▶ Instructions to follow
Starting at the beginning of the items and going through the line with "List each element's", write those lines out again, substituting "visible text" for "text content" and changing nothing else.

[Stored items from a collection]
################
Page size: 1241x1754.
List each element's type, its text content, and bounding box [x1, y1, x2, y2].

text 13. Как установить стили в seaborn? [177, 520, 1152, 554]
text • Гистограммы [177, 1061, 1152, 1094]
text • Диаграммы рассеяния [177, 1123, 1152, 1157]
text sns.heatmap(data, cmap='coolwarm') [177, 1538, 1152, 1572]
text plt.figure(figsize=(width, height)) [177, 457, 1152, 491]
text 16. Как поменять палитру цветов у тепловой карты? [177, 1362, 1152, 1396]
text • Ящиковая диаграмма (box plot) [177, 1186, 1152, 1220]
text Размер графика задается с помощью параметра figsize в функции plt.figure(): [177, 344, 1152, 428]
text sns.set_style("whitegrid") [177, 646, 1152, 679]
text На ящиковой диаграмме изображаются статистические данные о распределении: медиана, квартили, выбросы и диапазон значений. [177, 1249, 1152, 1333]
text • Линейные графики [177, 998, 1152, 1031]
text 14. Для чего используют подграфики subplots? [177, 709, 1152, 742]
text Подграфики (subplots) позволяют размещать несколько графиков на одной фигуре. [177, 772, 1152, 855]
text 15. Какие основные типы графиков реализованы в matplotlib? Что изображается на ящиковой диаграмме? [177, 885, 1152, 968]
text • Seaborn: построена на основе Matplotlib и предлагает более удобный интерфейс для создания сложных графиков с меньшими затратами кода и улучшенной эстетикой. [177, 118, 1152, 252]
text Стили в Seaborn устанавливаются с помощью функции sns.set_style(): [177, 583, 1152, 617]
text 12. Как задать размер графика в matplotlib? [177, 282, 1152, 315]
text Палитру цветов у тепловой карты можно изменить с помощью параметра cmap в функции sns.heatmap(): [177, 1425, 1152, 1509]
################
▶ In response
Page size: 1241x1754.
List each element's type, its visible text, and bounding box [x1, y1, x2, y2].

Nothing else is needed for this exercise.